Following my analyses of Sierra’s unified log for sleep and wake events, it occurred to me that cycling a Mac through those seemed to regenerate the scored dispatch list used by DAS, thus might stave the bug off. Over the last few weeks, I have been experimenting with this, and am delighted to report that it seems successful.

longrunner

My recommendation therefore is that if you want to leave your Mac (Sierra 10.12.x, possibly earlier too) running continuously, and do not want it to enter system sleep on a daily basis, you should deliberately put it to sleep at least once a week. It does not have to be asleep for more than a few minutes, it would appear. If you don’t want to schedule this manually in the Energy Saver pane, you should also be able to use the pmset command
pmset sleepnow
in Terminal, or schedule a weekly sleep, perhaps.

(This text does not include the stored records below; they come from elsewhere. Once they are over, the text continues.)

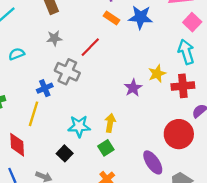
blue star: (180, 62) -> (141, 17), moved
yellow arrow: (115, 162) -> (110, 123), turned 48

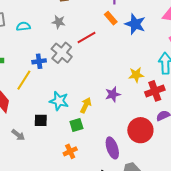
red cross: (183, 86) -> (155, 91), turned -30
purple star: (133, 88) -> (113, 94), moved
black square: (65, 153) -> (41, 120), turned 32

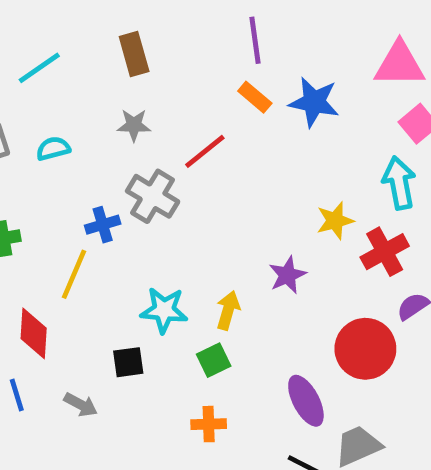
orange cross: (70, 151) -> (209, 424), turned 32

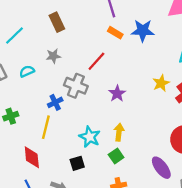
gray star: (134, 125) -> (53, 56), moved
purple star: (287, 275) -> (117, 94), moved
cyan star: (164, 310) -> (90, 137), turned 30

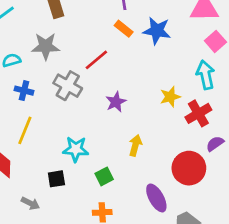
gray star: (53, 56) -> (46, 46), size x1.5
blue cross: (55, 102) -> (24, 91), moved, turned 32
yellow arrow: (119, 132) -> (135, 145), moved
cyan star: (90, 137) -> (76, 149), turned -30

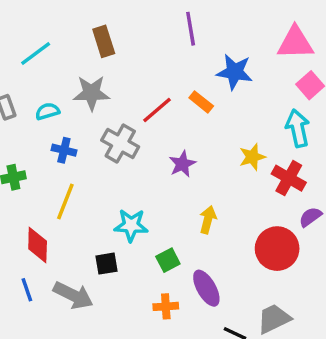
orange rectangle: (124, 29) -> (201, 102), moved
red cross: (198, 113) -> (289, 178), turned -30
purple ellipse: (156, 198) -> (206, 288), moved
gray arrow: (30, 203) -> (73, 295), size x1.6

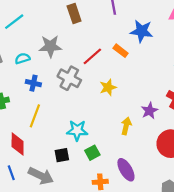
brown rectangle: (104, 41) -> (74, 13), moved
yellow star: (252, 157) -> (108, 87), moved
purple star: (182, 164) -> (150, 111), moved
green square: (168, 260) -> (92, 153), moved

When the bug has occurred, and backups have become irregular, you should also be able to use system sleep as a way to regenerate DAS, so that backups become regular again: try forcing system sleep for a few minutes, and after waking up, scheduled backups should return. I haven’t yet had a chance to try this out, as my Mac’s weekly sleeps have prevented the bug from occurring, so far.

If Apple provided us with some way of telling DAS and CTS to behave as they do when going to sleep and waking up, I suspect that could spare us having to use whole-system sleep.

If you have been troubled by this bug, please give this a try, and let us know here whether it also works for you. In fact, if you’ve got any good solutions for overtired children, I’m sure those might be of interest too 😄.